当時オリは広島県内の田舎町に住んでいたが、住んでいた所の近くに子供の足でも1時間くらいで頂上まで登れる山があった。

まぁ、ちょっとしたハイキングコースってところだが、海岸線から近いこともあって頂上からの眺めはなかなか素晴らしく、友達なんかと休みの日には結構登っていた。
昔のことだから登山道は特に整備もされておらず、ヒト一人がやっと通れる獣道みたいな箇所もかなりあったと記憶している。

である日のこと。
いつもの友達と二人でその山をせっせと登っていたが、ある場所を境に急にその友達が無口になった。
それまでは学校のこととかテレビのこととか馬鹿話をしながら歩いていたのに。
別に疲れて口を聞けなくなったわけでもないようだった。

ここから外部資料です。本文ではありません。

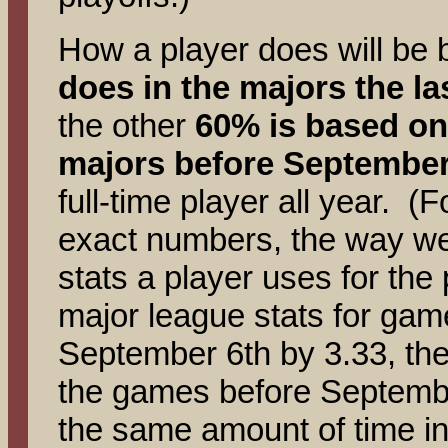
How a player does will be
does in the majors the la
the other
60% is based on
majors before September
full-time player all year. (
exact numbers, the way we 
stats a player uses for the 
major league stats for gam
September 6th by 3.33, then
the games before Septembe
the same amount of time in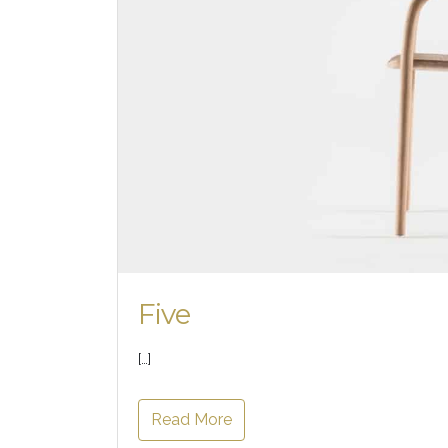
Five
[…]
Read More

おかしいと思ったオリは友達に理由を聞いたが、「なんでもない」と言うばかりで理由を話してくれない。
そうこうするうちに頂上にはいつものとおり到着して、ひとしきり眺めを楽しみ、さあ降りようというときになって友達が口を開いた。
「さっきは気にすると思って黙っていたけど、登ってくるときにお前、藪の中でとぐろを巻いていたマムシを気づかずにまたいでいたぞ」

ガクガクブルブル~

ヒビリのオリはその日を境に山登りをやめた。当時のオリは毒蛇に噛まれると、必ず死んでしまうと思いこんでいた。